Supplied data –
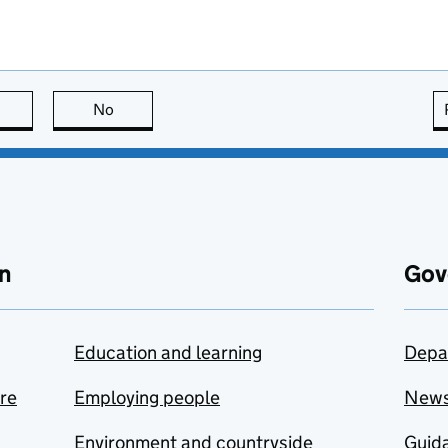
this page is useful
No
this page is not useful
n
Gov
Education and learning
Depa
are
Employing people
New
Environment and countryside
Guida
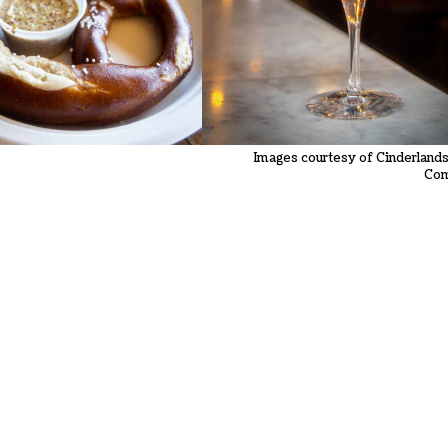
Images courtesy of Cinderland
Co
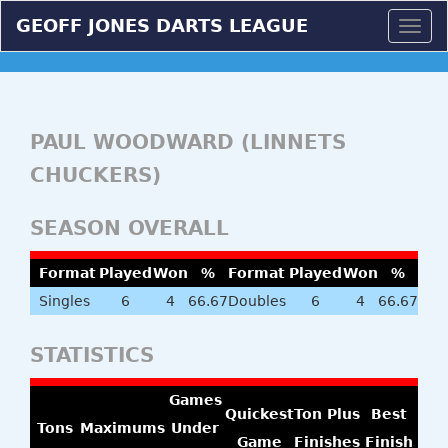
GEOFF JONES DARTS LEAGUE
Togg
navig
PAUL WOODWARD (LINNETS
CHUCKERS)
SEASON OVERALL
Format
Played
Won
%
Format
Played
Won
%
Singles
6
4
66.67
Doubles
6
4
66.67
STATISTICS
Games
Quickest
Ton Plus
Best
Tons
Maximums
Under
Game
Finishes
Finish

* * *

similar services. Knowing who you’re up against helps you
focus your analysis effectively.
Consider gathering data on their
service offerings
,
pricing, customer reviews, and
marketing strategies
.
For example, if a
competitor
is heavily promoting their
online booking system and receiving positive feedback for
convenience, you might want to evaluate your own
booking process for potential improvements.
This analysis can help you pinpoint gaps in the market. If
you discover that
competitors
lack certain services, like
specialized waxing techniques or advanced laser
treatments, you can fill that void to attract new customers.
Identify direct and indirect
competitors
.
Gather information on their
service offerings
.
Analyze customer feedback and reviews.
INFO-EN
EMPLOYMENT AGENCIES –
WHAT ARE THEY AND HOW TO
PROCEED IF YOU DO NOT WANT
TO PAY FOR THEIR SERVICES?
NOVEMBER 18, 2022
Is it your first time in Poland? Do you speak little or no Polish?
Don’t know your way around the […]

--

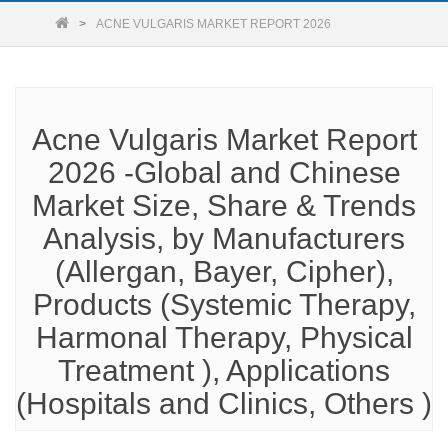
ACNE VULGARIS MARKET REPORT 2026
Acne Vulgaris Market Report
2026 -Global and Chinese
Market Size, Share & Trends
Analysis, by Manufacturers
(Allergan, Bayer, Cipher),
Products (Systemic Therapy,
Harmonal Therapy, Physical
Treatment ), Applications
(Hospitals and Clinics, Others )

What the task requires –
Count the lines in the listing that contain the word "useful". Give only the number.

Solved exercise –
2